ID checks and stronger parental controls may be driving down teenage drinking habits
Young people in the Nordics are drinking less than they did a few decades ago. Finnish researchers think that this may be due to better controls — both by parents and by those who sell and serve alcohol.
The Nordic countries have seen a substantial decrease in underage drinking in recent years, even as alcohol consumption among adults has grown.
The most dramatic change is found in Iceland, where one study reported that the proportion of Icelandic 15-16 year-olds who said that they had consumed alcohol in the previous month dropped from 43 percent in 1999 to 8 percent in 2015.
While Iceland represents an extreme example, the trend in the other Nordic countries, with the exception of Denmark, is similarly high. What makes this even more striking is that each of these countries has completely different policies for controlling underage drinking.
It's getting harder to buy alcohol
Kirsimarja Raitasalo, a researcher at the National Institute for Health and Welfare in Finland and her colleagues analysed data from the European School Survey Project on Alcohol and Other Drugs to see if they could understand the factors behind the trend.
The survey, conducted every fourth year between 1999 and 2015 in more than 40 European countries, asked European 15-16 year-old students a number of questions about alcohol consumption and other substance use. During this period, consumption of alcohol in Finland in this age group dropped.
The researchers found that Finnish adolescents in the study said it was now more difficult to get alcohol. Raitasalo and her co-authors think this may be the most important explanation for the decline in alcohol consumption.
The results are published in a new study in the Drug and Alcohol Review.
Parents buying less alcohol and ID checks are on the up
The shift might also be partly due to parents becoming less willing to serve or buy alcohol for their children. At the same time, friends who might have once bought for their peers are also drinking less and thus are less likely to provide alcohol.
But Raitasalo thinks perhaps the most important factor is that it has become much more common to check IDs in stores selling alcohol.
And many more young Finns reported in 2015 that they thought it was risky to drink at least six units of alcohol each weekend compared to 1999.
Parents keep tabs on their kids
Parents are also increasingly aware of where their children are at all times, says Raitasalo.
“This is not just about control. It’s also about a new form of relationship between parents and children. Other studies have shown that the dynamics of families have changed. Parents and children have a better and more respectful relationship with each other,” she said.
The great growth of communication technology during the period also makes it much easier to keep in contact and be contacted.
That also makes it much easier for parents to check in on their children at any time and see what they are doing, Raitasalo said.
Technology has also reduced the need for adolescents to go out to get together with friends. Instead, they can meet virtually, in the digital world.
Better parent-child relationships
Independent of Raitasalo’s work, researchers at the Norwegian Institute of Public Health in Norway have combed the international literature to see if they, too, could explain the widespread drop in adolescent drinking.

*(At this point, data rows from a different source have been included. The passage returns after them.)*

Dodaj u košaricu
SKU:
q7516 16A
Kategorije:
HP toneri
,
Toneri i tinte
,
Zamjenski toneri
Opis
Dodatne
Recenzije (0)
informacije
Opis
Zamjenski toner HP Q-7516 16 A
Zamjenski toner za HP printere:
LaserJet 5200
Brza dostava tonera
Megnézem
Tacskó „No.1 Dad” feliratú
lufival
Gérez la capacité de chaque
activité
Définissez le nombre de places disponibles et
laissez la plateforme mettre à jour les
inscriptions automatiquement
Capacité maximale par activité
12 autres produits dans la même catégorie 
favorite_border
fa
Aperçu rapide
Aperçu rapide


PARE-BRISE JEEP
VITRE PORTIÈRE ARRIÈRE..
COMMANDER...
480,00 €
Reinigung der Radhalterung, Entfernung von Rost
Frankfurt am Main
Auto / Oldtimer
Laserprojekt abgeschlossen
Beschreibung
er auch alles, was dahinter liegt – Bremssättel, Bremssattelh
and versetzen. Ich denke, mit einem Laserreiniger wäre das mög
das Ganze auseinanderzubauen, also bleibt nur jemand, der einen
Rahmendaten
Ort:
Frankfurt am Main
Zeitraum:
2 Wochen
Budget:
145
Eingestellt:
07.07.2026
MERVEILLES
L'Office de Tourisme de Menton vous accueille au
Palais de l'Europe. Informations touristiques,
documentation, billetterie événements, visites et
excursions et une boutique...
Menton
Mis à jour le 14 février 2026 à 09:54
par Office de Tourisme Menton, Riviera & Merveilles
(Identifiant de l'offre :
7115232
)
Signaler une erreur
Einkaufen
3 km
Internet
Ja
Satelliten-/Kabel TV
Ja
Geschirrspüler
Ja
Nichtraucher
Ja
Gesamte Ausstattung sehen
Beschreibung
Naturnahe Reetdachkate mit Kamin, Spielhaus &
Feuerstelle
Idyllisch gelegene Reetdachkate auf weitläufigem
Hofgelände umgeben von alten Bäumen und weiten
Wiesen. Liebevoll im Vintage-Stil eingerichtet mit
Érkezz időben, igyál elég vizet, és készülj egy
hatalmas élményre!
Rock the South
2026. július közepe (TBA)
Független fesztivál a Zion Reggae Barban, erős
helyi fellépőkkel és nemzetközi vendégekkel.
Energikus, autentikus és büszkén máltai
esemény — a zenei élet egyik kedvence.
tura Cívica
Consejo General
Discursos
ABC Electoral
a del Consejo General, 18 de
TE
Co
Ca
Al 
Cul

They looked at 65 studies from countries across the world to try to explain the trend. One common factor they found was that parents of teens have become much more restrictive in relation to their children's use of alcohol, and fewer young people get alcohol from home when they are going to a party.
At the same time, the quality of the parent-child relationship has improved.
Today, parents of teens have a closer relationship with their children than ever before. A wealth of research shows that good relationships between parents and their teenage children protects teens from consuming high levels of alcohol and drunkenness, researcher Hilde Pape wrote in a recent commentary published on Forskning.no, ScienceNordic’s Norwegian sister site.
However, it is puzzling why parents in completely different parts of the world have changed for the better, says Pape.
Nor can it be established that these changes in parent-child relationships are a reason why young people drink less than before, she wrote in her commentary.